▸ The task
Without any pictures, copy the records below once more, exactly as they are.

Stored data
----

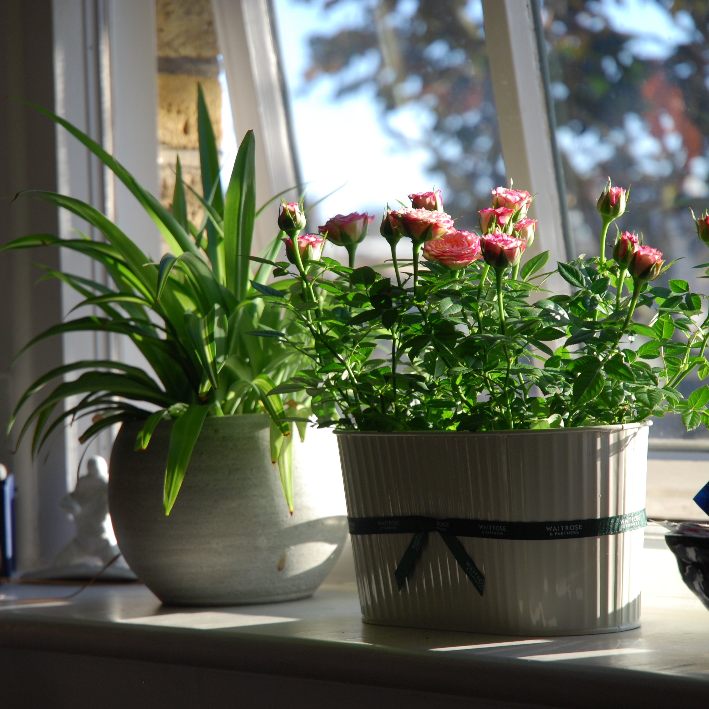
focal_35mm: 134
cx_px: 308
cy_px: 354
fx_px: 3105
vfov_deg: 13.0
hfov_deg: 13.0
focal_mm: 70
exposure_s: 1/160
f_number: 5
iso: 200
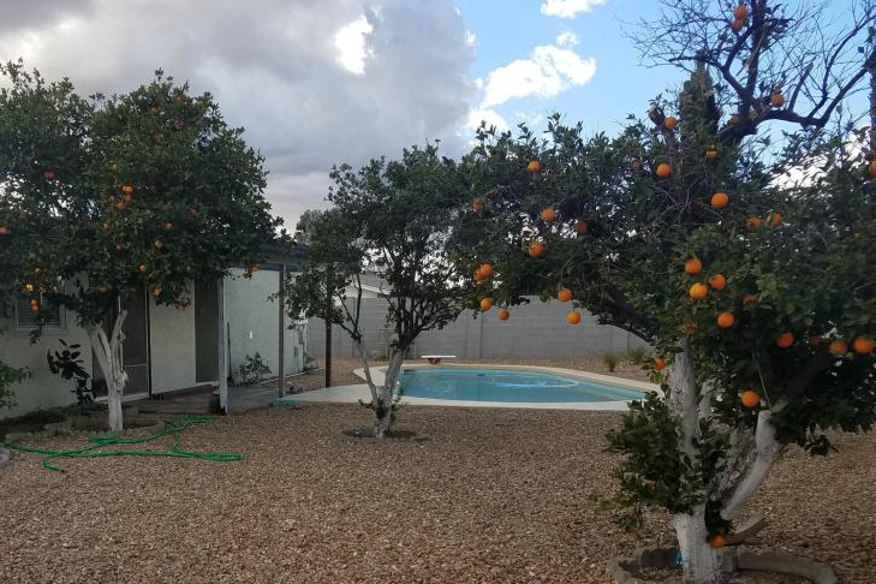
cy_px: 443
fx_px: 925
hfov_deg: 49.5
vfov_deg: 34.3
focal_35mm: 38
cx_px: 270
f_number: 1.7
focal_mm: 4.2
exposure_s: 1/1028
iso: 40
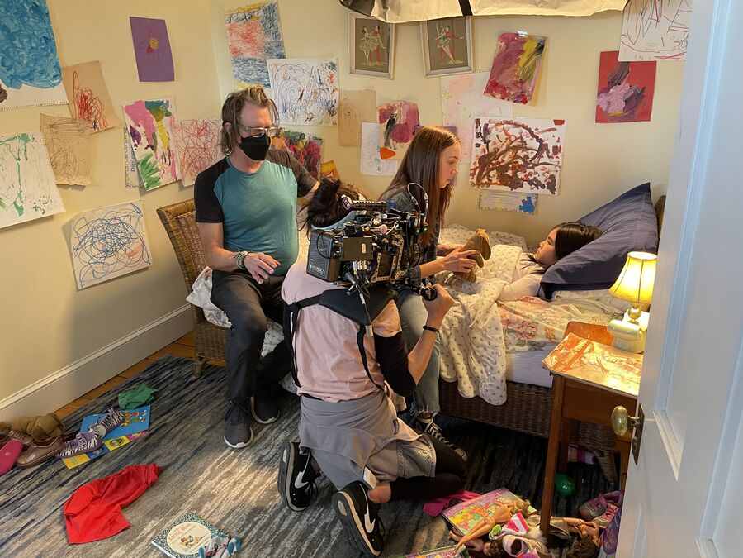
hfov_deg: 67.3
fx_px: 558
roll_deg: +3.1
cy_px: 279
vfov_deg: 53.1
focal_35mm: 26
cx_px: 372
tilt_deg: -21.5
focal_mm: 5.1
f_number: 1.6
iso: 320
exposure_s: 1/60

----

▸ Problem solution
focal_35mm: 134
cx_px: 308
cy_px: 354
fx_px: 3105
vfov_deg: 13.0
hfov_deg: 13.0
focal_mm: 70
exposure_s: 1/160
f_number: 5
iso: 200
cy_px: 443
fx_px: 925
hfov_deg: 49.5
vfov_deg: 34.3
focal_35mm: 38
cx_px: 270
f_number: 1.7
focal_mm: 4.2
exposure_s: 1/1028
iso: 40
hfov_deg: 67.3
fx_px: 558
roll_deg: +3.1
cy_px: 279
vfov_deg: 53.1
focal_35mm: 26
cx_px: 372
tilt_deg: -21.5
focal_mm: 5.1
f_number: 1.6
iso: 320
exposure_s: 1/60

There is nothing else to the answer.